Le Tonquèze M, Salozhin K, Dueymes M, Piette J C, Kovalev V, Shoenfeld Y, Nassonov E, Youinou P
Laboratory of Immunology, Brest University Medical School Hospital, France.
Lupus. 1995 Jun;4(3):179-86. doi: 10.1177/096120339500400304.
A group of anticardiolipin antibodies (aCL) require beta 2-glycoprotein I (beta 2GPI) to recognize their target, which might be located on endothelial cells (EC) and/or platelets. Following incubation with epithelial cells, 13 of 30 lupus sera retained EC-reactive antibodies of the IgG, IgA and IgM isotypes. Associated aCL and anti-phosphatidylethanolamine antibodies were partly absorbed on eC as well as EC. The former antibodies were more efficiently removed in the presence than in the absence of the latter. The presence of beta 2GPI in the affinity-purified aCL preparations may explain their binding to EC, as this cross-reaction was abrogated by the removal of the cofactor and restored by its re-introduction. Seventy four per cent of EC were faintly stained with polyclonal or monoclonal antibody directed to the cofactor. The beta 2GPI mediated aCL binding to EC membranes could this be influential in the development of thrombosis and/or thrombocytopenia in aCL-positive patients.

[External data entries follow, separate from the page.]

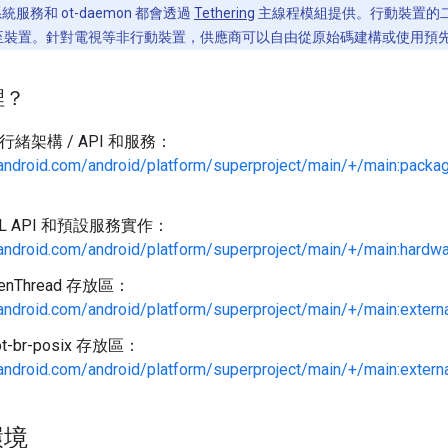
系統服務和 ot-daemon 都會透過
Tethering
主線程模組提供。行動裝置的二進
ay 傳送至裝置。針對電視等非行動裝置，供應商可以自由從原始碼建構或使用
裡？
 執行緒架構 / API 和服務：
.android.com/android/platform/superproject/main/+/main:packa
HAL API 和預設服務實作：
.android.com/android/platform/superproject/main/+/main:hardw
enThread 存放區：
.android.com/android/platform/superproject/main/+/main:extern
-br-posix 存放區：
.android.com/android/platform/superproject/main/+/main:externa
環境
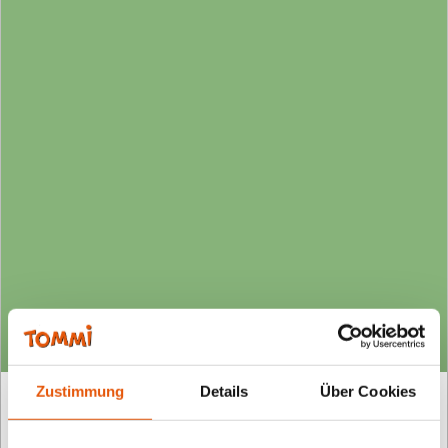
Zustimmung
Details
Über Cookies
Worum geht es beim TOMMI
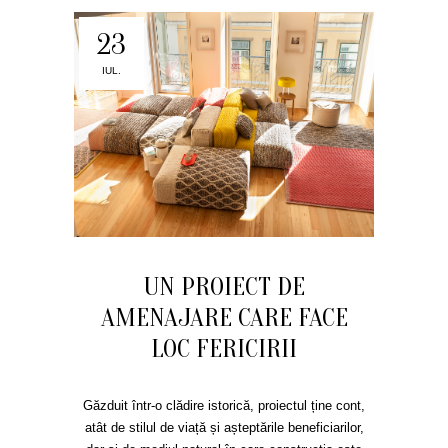
23
IUL.
UN PROIECT DE
AMENAJARE CARE FACE
LOC FERICIRII
Găzduit într-o clădire istorică, proiectul ține cont,
atât de stilul de viață și așteptările beneficiarilor,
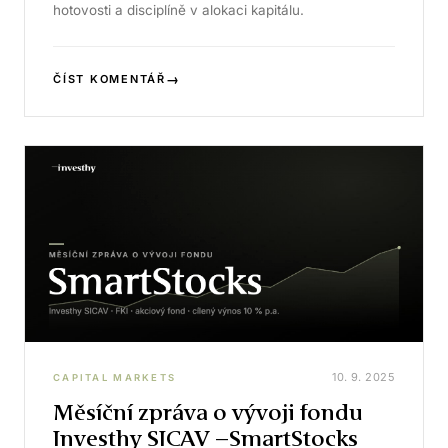
hotovosti a disciplíně v alokaci kapitálu.
→
ČÍST KOMENTÁŘ
10. 9. 2025
CAPITAL MARKETS
Měsíční zpráva o vývoji fondu
Investhy SICAV –SmartStocks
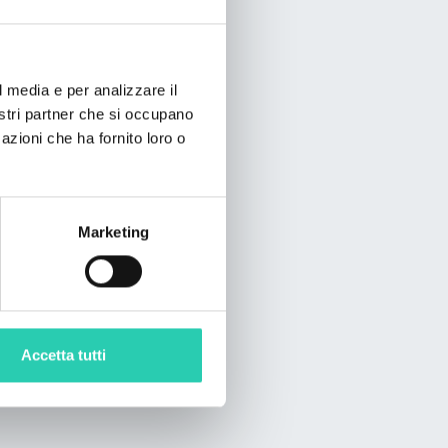
l media e per analizzare il
nostri partner che si occupano
azioni che ha fornito loro o
Marketing
Accetta tutti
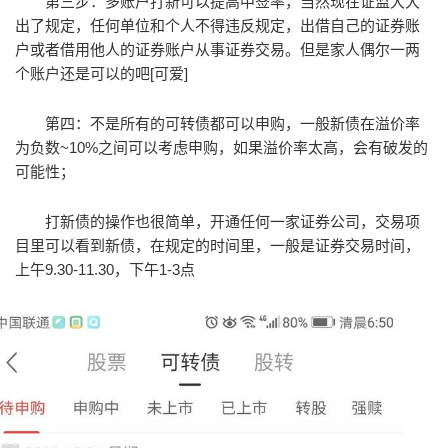
第三步：多账户打新可以提高中签率，当然现在证监大大
出了规定，任何单位和个人不得违反规定，出借自己的证券账
户或者借用他人的证券账户从事证券交易。但是家人偶尔一两
个账户还是可以的吧[可爱]
第四：不是所有的可转债都可以申购，一般新债在溢价率
为负数~10%之间可以考虑申购，如果溢价率太高，会有破发的
可能性；
打新债的操作也很简单，开通任何一家证券公司，交易项
目里可以看到新债，在规定的时间里，一般是证券交易时间，
上午9.30-11.30，下午1-3点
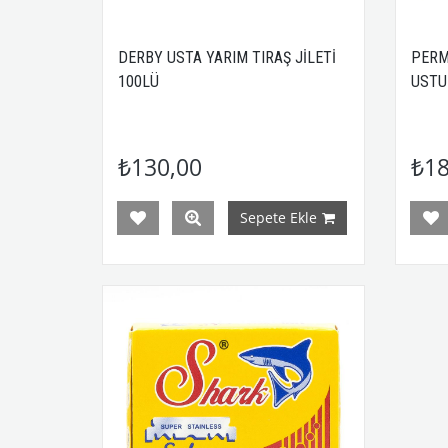
DERBY USTA YARIM TIRAŞ JİLETİ
PERM
100LÜ
USTUR
₺130,00
₺18
Sepete Ekle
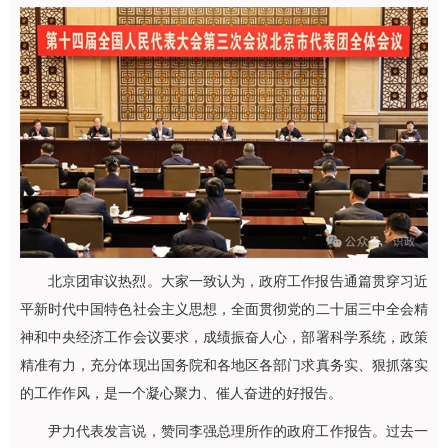
北京团审议热烈。大家一致认为，政府工作报告通篇贯穿习近
平新时代中国特色社会主义思想，全面贯彻党的二十届三中全会精
神和中央经济工作会议要求，成绩振奋人心，部署科学系统，政策
精准有力，充分体现出国务院和各地区各部门求真务实、狠抓落实
的工作作风，是一个凝心聚力、催人奋进的好报告。
尹力代表发言说，赞同李强总理所作的政府工作报告。过去一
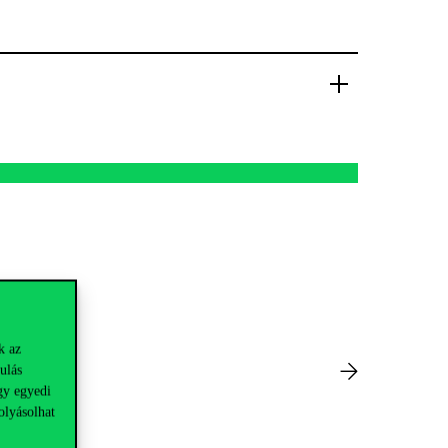
k az
ulás
gy egyedi
olyásolhat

一组抗心磷脂抗体(aCL)需要β2糖蛋白I(β2GPI)来识别其靶标,该靶标可能位于内皮细胞(EC)和/或血小板上。与上皮细胞孵育后,30份狼疮血清中有13份保留了IgG、IgA和IgM同种型的EC反应性抗体。相关的aCL和抗磷脂酰乙醇胺抗体部分被EC以及上皮细胞吸收。前者的抗体在存在后者的情况下比不存在时更有效地被去除。亲和纯化的aCL制剂中存在β2GPI可能解释了它们与EC的结合,因为这种交叉反应在去除辅因子后被消除,并通过重新引入辅因子而恢复。74%的EC被针对辅因子的多克隆或单克隆抗体轻微染色。β2GPI介导的aCL与EC膜的结合可能在aCL阳性患者的血栓形成和/或血小板减少症的发展中起作用。